**Exercise input:**
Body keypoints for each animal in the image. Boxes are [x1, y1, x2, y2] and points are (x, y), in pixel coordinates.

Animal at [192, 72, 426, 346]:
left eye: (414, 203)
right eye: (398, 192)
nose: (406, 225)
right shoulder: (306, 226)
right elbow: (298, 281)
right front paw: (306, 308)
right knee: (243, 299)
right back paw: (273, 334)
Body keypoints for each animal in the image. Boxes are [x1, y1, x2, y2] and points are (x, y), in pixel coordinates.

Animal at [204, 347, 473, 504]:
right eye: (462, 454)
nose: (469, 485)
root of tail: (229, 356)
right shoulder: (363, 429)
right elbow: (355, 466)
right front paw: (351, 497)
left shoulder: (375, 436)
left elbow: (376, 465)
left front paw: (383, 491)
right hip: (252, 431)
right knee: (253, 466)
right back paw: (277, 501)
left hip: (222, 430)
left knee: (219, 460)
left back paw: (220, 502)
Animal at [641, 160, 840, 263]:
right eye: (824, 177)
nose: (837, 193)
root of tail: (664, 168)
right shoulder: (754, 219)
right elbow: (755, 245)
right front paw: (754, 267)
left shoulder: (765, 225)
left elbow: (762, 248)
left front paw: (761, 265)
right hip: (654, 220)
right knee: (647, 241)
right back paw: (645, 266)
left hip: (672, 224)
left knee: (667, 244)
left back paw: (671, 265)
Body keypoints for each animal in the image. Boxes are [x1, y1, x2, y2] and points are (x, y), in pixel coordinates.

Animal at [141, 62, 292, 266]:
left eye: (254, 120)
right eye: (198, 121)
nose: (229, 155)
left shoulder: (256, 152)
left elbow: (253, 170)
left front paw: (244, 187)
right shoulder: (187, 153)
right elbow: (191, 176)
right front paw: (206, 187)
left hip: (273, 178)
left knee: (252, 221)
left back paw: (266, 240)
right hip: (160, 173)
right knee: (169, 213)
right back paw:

**Your assignment:** Each record must be reproduced exactly. Keep every one.

**Solution below:**
Body keypoints for each animal in the image. Boxes are [x1, y1, x2, y2] and points are (x, y), in pixel coordinates.

Animal at [192, 72, 426, 346]:
left eye: (414, 203)
right eye: (398, 192)
nose: (406, 225)
right shoulder: (306, 226)
right elbow: (298, 281)
right front paw: (306, 308)
right knee: (243, 299)
right back paw: (273, 334)
Body keypoints for each animal in the image. Boxes are [x1, y1, x2, y2] and points are (x, y), in pixel coordinates.

Animal at [204, 347, 473, 504]:
right eye: (462, 454)
nose: (469, 485)
root of tail: (229, 356)
right shoulder: (363, 429)
right elbow: (355, 466)
right front paw: (351, 497)
left shoulder: (375, 436)
left elbow: (376, 465)
left front paw: (383, 491)
right hip: (252, 431)
right knee: (253, 466)
right back paw: (277, 501)
left hip: (222, 430)
left knee: (219, 460)
left back paw: (220, 502)
Animal at [641, 160, 840, 263]:
right eye: (824, 177)
nose: (837, 193)
root of tail: (664, 168)
right shoulder: (754, 219)
right elbow: (755, 245)
right front paw: (754, 267)
left shoulder: (765, 225)
left elbow: (762, 248)
left front paw: (761, 265)
right hip: (654, 220)
right knee: (647, 241)
right back paw: (645, 266)
left hip: (672, 224)
left knee: (667, 244)
left back paw: (671, 265)
Body keypoints for each animal in the image. Boxes are [x1, y1, x2, y2] and points are (x, y), in pixel coordinates.

Animal at [141, 62, 292, 266]:
left eye: (254, 120)
right eye: (198, 121)
nose: (229, 155)
left shoulder: (256, 152)
left elbow: (253, 170)
left front paw: (244, 187)
right shoulder: (187, 153)
right elbow: (191, 176)
right front paw: (206, 187)
left hip: (273, 178)
left knee: (252, 221)
left back paw: (266, 240)
right hip: (160, 173)
right knee: (169, 213)
right back paw:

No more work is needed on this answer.